Starting in February, 1999, Buchan and his associates were also put in charge of collecting information on patients who are being treated with t-PA at other centres across the country. The results of the 18-month trial will determine if Canada upgrades its provisional licensing of t-PA for stroke victims to a formal approval. One aspect that bears close monitoring is that, in some cases, t-PA can induce hemorrhaging, increasing the severity of a stroke and even leading to death. "The risk," says Buchan, "makes us very, very careful."
In the Canadian cases to date, he says, the drug has been shown to increase the risk of hemorrhaging in about four per cent of patients. Results from two separate studies on t-PA usage in the United States, published in this month's Journal of the American Medical Association, peg the increased risk to anywhere from 3.3 per cent to 11 per cent of patients. In many U.S. cases, the higher incidence of hemorrhaging appears to be linked to t-PA being administered outside the prescribed three-hour limit or by physicians without the best experience with stroke and new stroke interventions.
Under the right circumstances, though, t-PA has the potential to be a major new force in combating stroke. Every year, at least 50,000 Canadians suffer a stroke, with a third of them fatal. That makes stroke the nation's third-leading killer, after cancer and heart disease. But stroke is also the number 1 cause of disabilities, with 300,000 or more survivors struggling daily with afflictions ranging from loss of vision or speech to crippling paralysis. On average, a stroke survivor will spend 30 days in hospital and three or four months in rehabilitation. Beyond the individual suffering, strokes exert considerable pressure on health-care resources. The Heart and Stroke Foundation of Canada - which pays Buchan's salary as the country's only professor of stroke research - estimates that it costs a total of $3 billion a year to deal with the aftermath of stroke.

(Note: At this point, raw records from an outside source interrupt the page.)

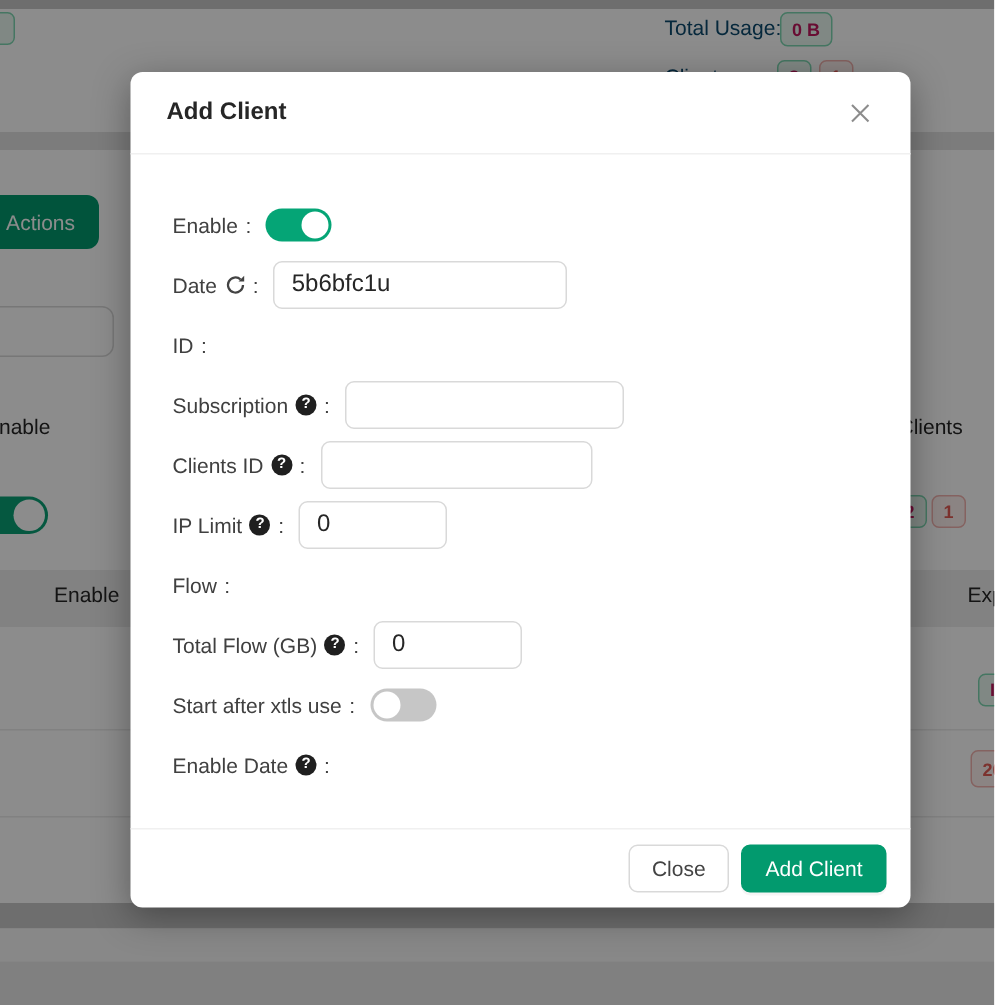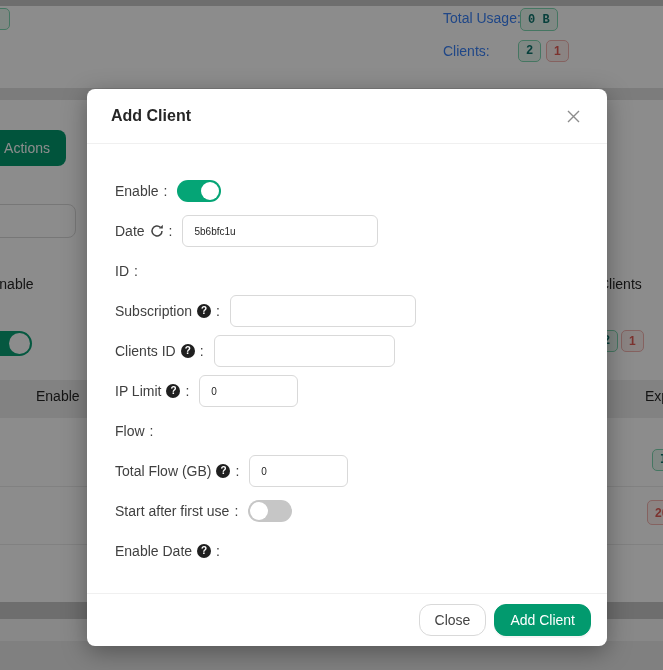--- a/index.html
+++ b/index.html
@@ -4,29 +4,29 @@
 <style>
   html,body{margin:0;padding:0;}
   .stage{
     position:relative;width:663px;height:670px;overflow:hidden;
     background:#ffffff;font-family:"Liberation Sans",sans-serif;
     -webkit-font-smoothing:antialiased;
   }
   .abs{position:absolute;}
 
   
-  .bg-text{font-size:14px;color:#3b82f6;white-space:nowrap;}
+  .bg-text{font-size:14px;color:#0c4a6e;white-space:nowrap;}
   .bg-dark-text{font-size:14px;color:#262626;white-space:nowrap;}
   .band{position:absolute;left:0;width:663px;}
   .tag{
     display:inline-flex;align-items:center;justify-content:center;
     height:22px;padding:0 7px;border-radius:5px;font-size:12px;font-weight:bold;
     white-space:nowrap;box-sizing:border-box;
   }
-  .tag-green{background:#e9f8f1;border:1px solid #7fd8b2;color:#0f766e;font-family:Liberation Mono, monospace;}
+  .tag-green{background:#e9f8f1;border:1px solid #7fd8b2;color:#be185d;}
   .tag-red{background:#fdf0ef;border:1px solid #f2b3af;color:#e25c55;}
   .btn-bg-primary{
     position:absolute;background:#029a6e;border-radius:8px;color:#fff;
     font-size:14px;display:flex;align-items:center;justify-content:flex-end;
     padding-right:16px;box-sizing:border-box;white-space:nowrap;
   }
   .bg-input{position:absolute;background:#fff;border:1px solid #d9d9d9;border-radius:8px;box-sizing:border-box;}
   .sep{position:absolute;left:0;width:663px;height:1px;background:#ececec;}
 
   
@@ -41,54 +41,54 @@
   .sw-off{background:#c6c6c6;}
   .sw-off .knob{left:2px;}
   .bg .sw-on{background:#0aa176;}
 
   
   .overlay{position:absolute;left:0;top:0;width:663px;height:670px;background:rgba(0,0,0,0.45);}
 
   
   .modal{
     position:absolute;left:87px;top:48px;width:520px;height:557px;
-    background:#fff;border-radius:8px;box-shadow:0 6px 24px rgba(0,0,0,0.35);margin-top:41px;
+    background:#fff;border-radius:8px;box-shadow:0 6px 24px rgba(0,0,0,0.35);
   }
   .modal-header{
     height:55px;display:flex;align-items:center;justify-content:space-between;
     padding:0 22px 0 24px;border-bottom:1px solid #f0f0f0;box-sizing:border-box;
   }
   .modal-title{font-size:16px;font-weight:bold;color:#262626;}
   .modal-close{background:none;border:none;cursor:pointer;padding:4px;display:flex;}
   .modal-body{padding:31px 0 0 28px;}
   .row{display:flex;align-items:center;height:32px;margin-bottom:8px;}
   .lbl{display:inline-flex;align-items:center;gap:5px;font-size:14px;color:#404040;margin-right:10px;white-space:nowrap;}
   .q-icon{
     width:14px;height:14px;border-radius:50%;background:#1f1f1f;color:#fff;
     font-size:10px;font-weight:bold;line-height:14px;text-align:center;flex:none;
   }
   .inp{
     height:32px;border:1px solid #d9d9d9;border-radius:6px;padding:0 11px;
-    font-size:10px;color:#262626;font-family:"Liberation Sans",sans-serif;
+    font-size:16px;color:#262626;font-family:"Liberation Sans",sans-serif;
     box-sizing:border-box;outline:none;background:#fff;
   }
   .inp::placeholder{color:#bfbfbf;}
   .select{
     height:32px;border:2px solid #2eb98a;border-radius:7px;padding:0 9px;
     display:inline-flex;align-items:center;justify-content:space-between;
     font-size:14px;color:#333;box-sizing:border-box;cursor:pointer;
   }
   .date-wrap{position:relative;display:inline-flex;}
   .date-wrap .cal{position:absolute;right:9px;top:8px;}
   .modal-footer{
     position:absolute;left:0;bottom:0;width:100%;height:53px;
     border-top:1px solid #f0f0f0;display:flex;align-items:center;justify-content:flex-end;
     gap:8px;padding-right:16px;box-sizing:border-box;
   }
-  .btn{height:32px;padding:0 15px;border-radius:12px;font-size:14px;cursor:pointer;
+  .btn{height:32px;padding:0 15px;border-radius:6px;font-size:14px;cursor:pointer;
        font-family:"Liberation Sans",sans-serif;text-align:right;}
   .btn-default{background:#fff;border:1px solid #d9d9d9;color:#434343;}
   .btn-primary{background:#029a6e;border:1px solid #029a6e;color:#fff;box-shadow:0 2px 0 rgba(0,0,0,0.04);}
 </style>
 </head>
 <body>
 
 <div class="stage">
 
   <div class="bg">
@@ -219,21 +219,21 @@
         <span class="lbl">
           <span>Total Flow (GB)</span>
           <span class="q-icon">?</span>
             <span>:</span>
         </span>
         <input class="inp" style="width: 99px;" value="0">
       </div>
 
       <div class="row">
         <span class="lbl">
-          <span>Start after first use</span>
+          <span>Start after xtls use</span>
             <span>:</span>
         </span>
         <span class="switch sw-md sw-off">
             <span class="knob"></span>
           </span>
       </div>
 
       <div class="row">
         <span class="lbl">
           <span>Enable Date</span>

For people like Peggy Code, the benefits are tangible. Instead of spending this past Christmas languishing in a hospital or in rehabilitation therapy, Code cooked dinner at home for 15 guests, then headed off for a two-week holiday in California with her husband, Bill. "It's been absolutely amazing," says Code. "Life is good." As new medical advances are showing, sometimes Humpty Dumpty can be put back together again.